Kafka Internals: Log Segments, Offsets & The Commit Protocol
A tour of how Kafka persists records — segment files, index files, high watermark, and the acks=all contract.
Kafka is often described as a distributed commit log, but the phrase hides a lot of detail. Under the hood, every partition is a directory of append-only segment files paired with two index files. Understanding that layout is the fastest route to reasoning about throughput, retention, and failure modes.
1. Segments on disk
Each partition log is split into segments of a fixed size (default log.segment.bytes=1 GiB). A segment becomes closed once it hits the size limit or the time roll log.roll.ms expires. Closed segments are immutable, which is what lets Kafka push sequential I/O so hard.
/var/kafka/data/orders-0/
├── 00000000000000000000.log
├── 00000000000000000000.index
├── 00000000000000000000.timeindex
├── 00000000000004823104.log
├── 00000000000004823104.index
└── 00000000000004823104.timeindex
The filename is the base offset. The .index maps offset → physical byte position; the .timeindex maps timestamp → offset. Both are sparse (one entry every log.index.interval.bytes, default 4 KiB) — a consumer seeking a specific offset does a binary search in the index, then a short linear scan of the log.
2. LEO, HW, and the ISR
Every replica tracks a Log End Offset (LEO). The leader tracks the minimum LEO across the in-sync replicas (ISR) and publishes that as the High Watermark (HW). Consumers can only read up to HW — this is how Kafka guarantees that data returned to a consumer will survive a leader failure.
Leader LEO=120 HW=118
Follower A LEO=120
Follower B LEO=118 ← gates the HW
3. The acks contract
acks=0— fire and forget. The producer doesn't even wait for a socket write to complete.acks=1— leader appended to its local log. You lose data if the leader dies before replication.acks=all— the leader waits for all ISR followers to append. Combined withmin.insync.replicas=2this is the correct setting for durable pipelines.

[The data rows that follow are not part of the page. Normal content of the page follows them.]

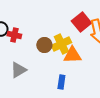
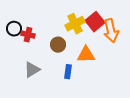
yellow cross: (61, 44) -> (75, 24), moved
blue rectangle: (61, 82) -> (68, 72), moved

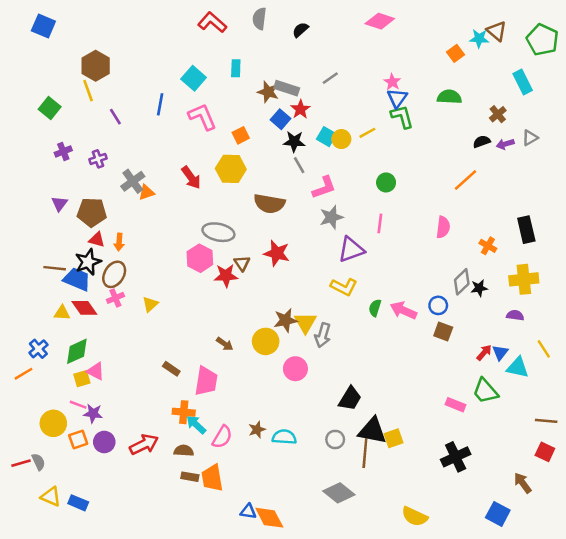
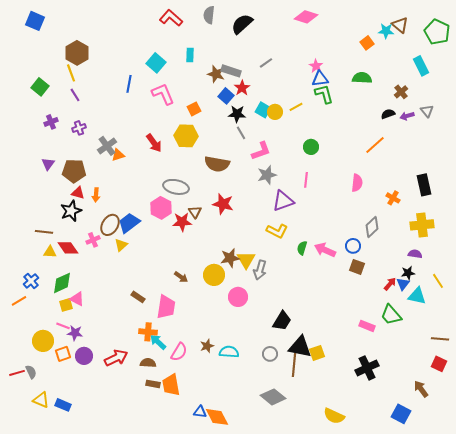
black semicircle: (300, 30) -> (242, 24), size x1.6
blue triangle: (397, 98) -> (320, 79), turned 48
purple line: (115, 117) -> (75, 95), moved
gray triangle: (530, 138) -> (427, 111), turned -40
brown line: (55, 268) -> (44, 232), moved
brown ellipse: (114, 274) -> (110, 225), moved
blue trapezoid: (77, 279) -> (129, 223), moved, turned -60
black star: (479, 288) -> (408, 273), moved

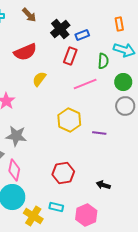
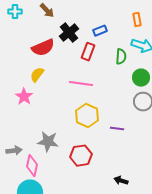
black cross: (60, 29) -> (69, 33), moved
yellow semicircle: (39, 79) -> (37, 75), moved
pink line: (85, 84) -> (81, 84), moved, turned 30
gray star: (16, 136) -> (48, 142), moved
red hexagon: (63, 173) -> (81, 156), moved

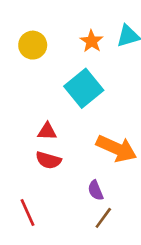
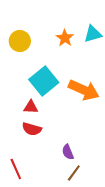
cyan square: (84, 88) -> (44, 81), moved
orange arrow: (116, 148) -> (84, 90), moved

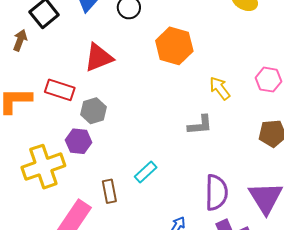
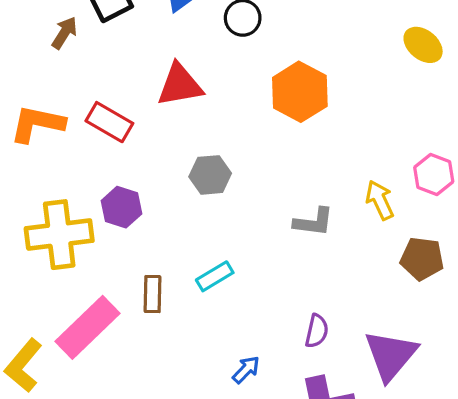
yellow arrow: (220, 88) -> (380, 200), moved
gray hexagon: (93, 111) -> (210, 175), moved
purple semicircle: (216, 192) -> (317, 331), size x0.6

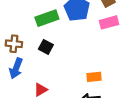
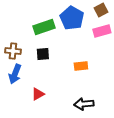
black square: (46, 47) -> (43, 54), turned -32
orange rectangle: (94, 77) -> (81, 66), moved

4. Retention is a compaction, not a delete
When retention expires, Kafka deletes whole closed segments. That's why setting log.retention.ms to a small value but log.segment.ms to a huge one will appear to "not work" — the segment simply hasn't rolled yet.
Rules of thumb
- Keep segments small on low-traffic topics so retention kicks in on time.
- On throughput-critical topics, keep segments large to minimise file-handle churn.
- Always pair
acks=allwithmin.insync.replicas. One without the other is a footgun.